Wednesday, April 26, 2017

Happy Birthday Mr. Richter

It’s the birthday of the geophysicist and seismologist Charles Richter, born in Overpeck, Ohio (1900). Richter devised the earthquake grading scale that bears his name.

He began as a research assistant to the scientist Beno Gutenberg at Caltech in the early 1930s. At the time, scientists in Southern California wanted to begin producing regular earthquake reports, which required a reliable way to talk about the phenomena. The existing “Mercalli scale” ranked earthquakes by public fear response and building damage — both of which were highly subjective. Richter and Gutenberg developed an absolute measure of earthquake intensity by recording real motion during a seismic event. The Richter scale is logarithmic, meaning that each number of magnitude is 10 times stronger than the last. These more precise measurements were important in preventing future deaths.

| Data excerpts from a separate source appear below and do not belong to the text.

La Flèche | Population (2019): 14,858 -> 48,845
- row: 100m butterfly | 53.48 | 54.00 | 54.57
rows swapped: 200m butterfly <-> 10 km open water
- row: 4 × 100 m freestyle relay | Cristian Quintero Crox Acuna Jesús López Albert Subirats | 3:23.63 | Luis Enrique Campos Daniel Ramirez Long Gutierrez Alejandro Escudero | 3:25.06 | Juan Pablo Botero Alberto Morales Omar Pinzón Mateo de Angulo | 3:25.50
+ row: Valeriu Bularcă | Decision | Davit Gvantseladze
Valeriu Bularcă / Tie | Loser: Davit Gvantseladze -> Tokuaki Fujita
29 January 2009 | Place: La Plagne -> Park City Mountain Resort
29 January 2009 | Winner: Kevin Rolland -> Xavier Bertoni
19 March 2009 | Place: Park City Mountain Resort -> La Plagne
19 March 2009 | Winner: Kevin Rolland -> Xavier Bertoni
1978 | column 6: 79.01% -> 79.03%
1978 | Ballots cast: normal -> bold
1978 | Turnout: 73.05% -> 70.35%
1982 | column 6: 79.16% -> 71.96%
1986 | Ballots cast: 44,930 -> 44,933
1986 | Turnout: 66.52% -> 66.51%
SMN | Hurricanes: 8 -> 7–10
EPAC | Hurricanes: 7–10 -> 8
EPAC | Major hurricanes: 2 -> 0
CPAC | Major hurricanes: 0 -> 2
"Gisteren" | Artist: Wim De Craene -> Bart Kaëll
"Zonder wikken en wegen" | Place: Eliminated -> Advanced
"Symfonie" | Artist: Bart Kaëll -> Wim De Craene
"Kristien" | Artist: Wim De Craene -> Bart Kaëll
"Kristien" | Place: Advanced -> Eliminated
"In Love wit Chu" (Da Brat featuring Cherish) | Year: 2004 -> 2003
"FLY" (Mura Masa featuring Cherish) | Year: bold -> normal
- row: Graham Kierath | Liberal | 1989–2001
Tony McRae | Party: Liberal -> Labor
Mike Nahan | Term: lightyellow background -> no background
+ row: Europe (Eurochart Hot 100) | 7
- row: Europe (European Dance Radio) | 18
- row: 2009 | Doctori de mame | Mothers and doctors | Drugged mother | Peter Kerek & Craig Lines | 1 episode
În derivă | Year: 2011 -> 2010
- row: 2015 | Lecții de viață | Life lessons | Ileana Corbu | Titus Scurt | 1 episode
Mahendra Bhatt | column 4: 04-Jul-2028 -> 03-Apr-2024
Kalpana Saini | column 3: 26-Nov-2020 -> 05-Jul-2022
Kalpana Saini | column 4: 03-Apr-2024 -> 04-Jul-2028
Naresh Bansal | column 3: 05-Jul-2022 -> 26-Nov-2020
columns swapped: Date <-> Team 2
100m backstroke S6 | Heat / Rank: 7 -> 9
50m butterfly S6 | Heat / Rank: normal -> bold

Richter became so engrossed in his work that he kept a seismograph machine in his living room and made himself available to answer earthquake questions 24/7. He also helped to develop new building codes for earthquake-prone neighborhoods. In the latter half of the 20th century, the Richter scale was replaced by the moment magnitude scale, which measures the size of earthquakes in terms of the energy released. Still, to the public, the Richter scale remains the most recognizable measurement.

There are around 500,000 earthquakes across the world every year, only 100 of which cause damage. Tectonic movement of just seven to eight inches is enough for a major earthquake. The largest recorded earthquake in the world happened in 1960 in Chile, a magnitude of 9.5 on the Richter scale.